Bitte beantworte anhand des Seitenauszugs unten: Wer eröffnete die Lernstatt Demokratie 2008?

▶ **SEITENAUSZUG**
════════

Direkt zum Inhalt springen

Sie befinden sich: Startseite » Lernstatt » 2008 »

"Es wird eng und lebendig"

Lernstatt Demokratie 2008 eröffnet

Nach und nach trafen Schülerinnen und Schüler, Lehrerinnen und Lehrer in der Friedensschule ein. Am Tagungsbüro bekamen die Teilnehmer ihre Mappen mit Informationen und Material zum Programm und den ausgestellten Projekten. Bald machte sich jede Gruppe daran, die Präsentation ihres jeweiligen Projekts in der Ausstellung zu perfektionieren. Während die Vorbereitungen noch voll im Gange waren, begannen die 20 Schülerinnen und Schüler der Big Band der Friedensschule gegen 15 Uhr mit einer Reihe von Swing- und Jazz-Nummern die Lernstatt Demokratie einzustimmen: Miteinander soll es gehen, Regeln angewendet werden, Freiheit und Improvisation sollen eine Rolle spielen und am Ende soll das Ganze auch noch Spaß machen, so könnte man die musikalische Botschaft demokratiepädagogisch interpretieren. Kurz vor 16 Uhr eröffneten schließlich Josephine Ridder, 17-jährige Schülerin aus Münster, sowie Leonie Kusch, 20-jährige Studentin aus Hamburg, die Veranstaltung.

════════

▶ **DATENSÄTZE**
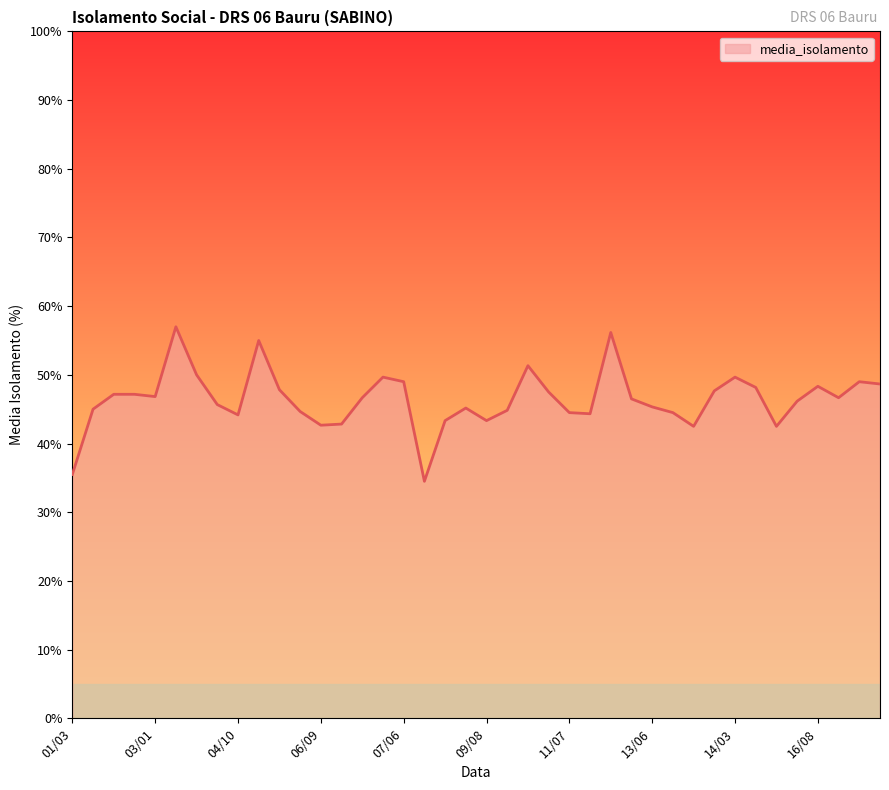

What is the greatest value displayed?

57.0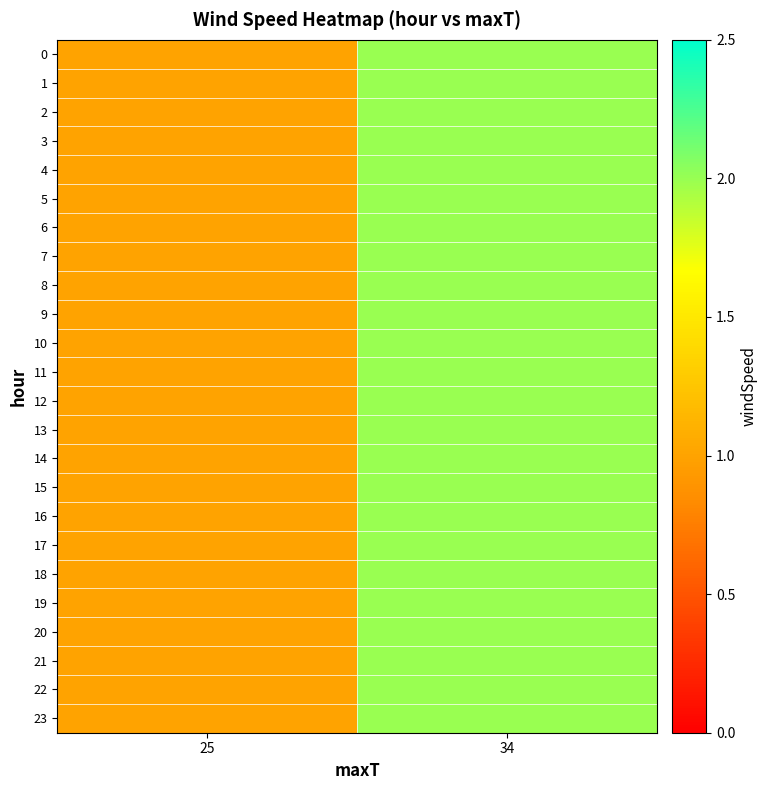

Reading left to right, transcribe all the data shown in this chart.

0: 25=1	34=2
1: 25=1	34=2
2: 25=1	34=2
3: 25=1	34=2
4: 25=1	34=2
5: 25=1	34=2
6: 25=1	34=2
7: 25=1	34=2
8: 25=1	34=2
9: 25=1	34=2
10: 25=1	34=2
11: 25=1	34=2
12: 25=1	34=2
13: 25=1	34=2
14: 25=1	34=2
15: 25=1	34=2
16: 25=1	34=2
17: 25=1	34=2
18: 25=1	34=2
19: 25=1	34=2
20: 25=1	34=2
21: 25=1	34=2
22: 25=1	34=2
23: 25=1	34=2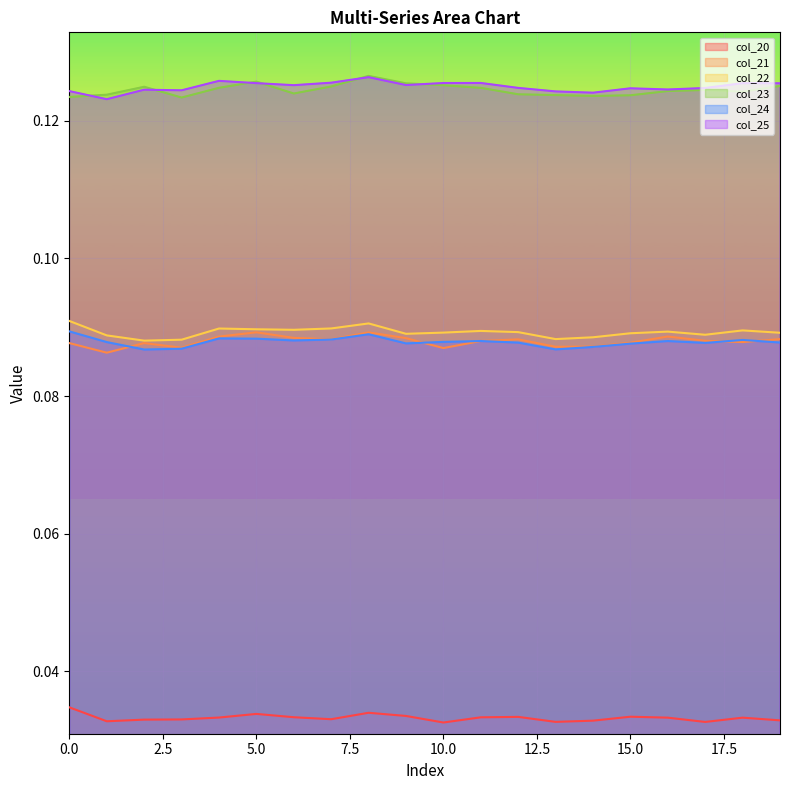

Is it true that col_22 equals 0.0 at 6?

False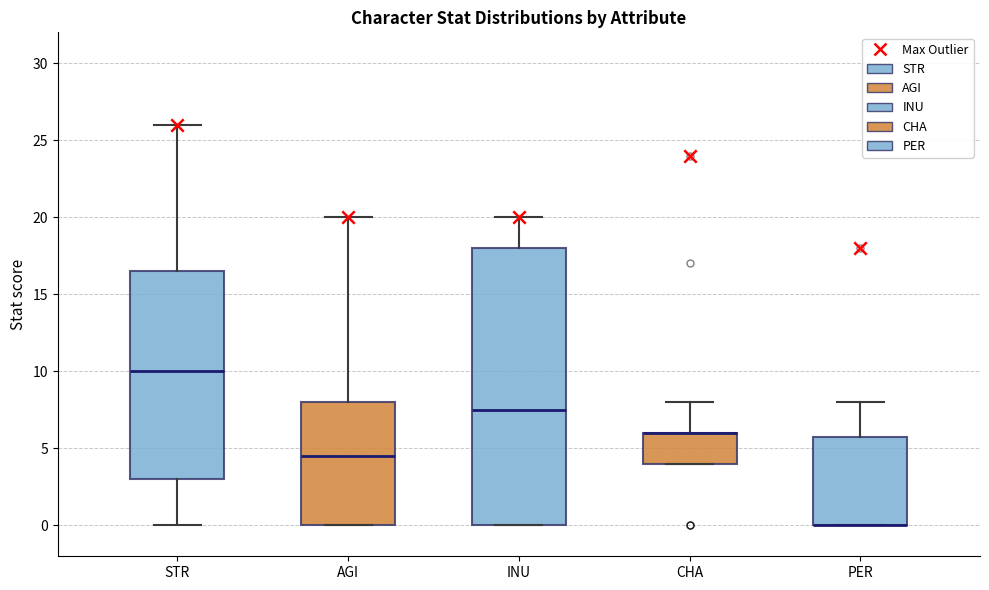

Which box is the tallest, from its lower edge to its upper edge?

INU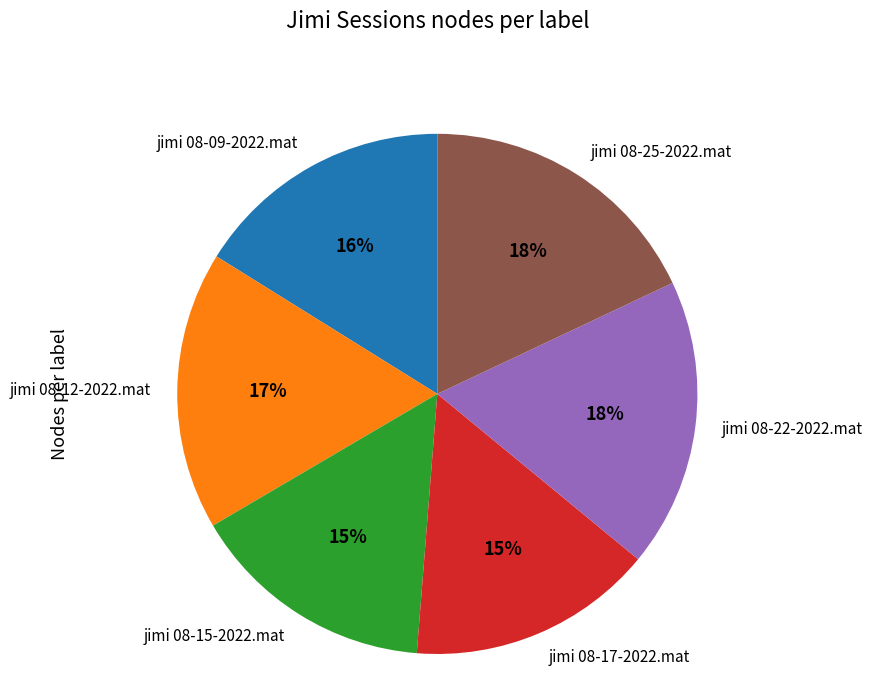

To the nearest percent, what is the difference between the largest and smallest slice percentages?

3%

════════

▶ **ERWARTETE ANTWORT**
Josephine Ridder, eine 17-jährige Schülerin aus Münster, und Leonie Kusch, eine 20-jährige Studentin aus Hamburg.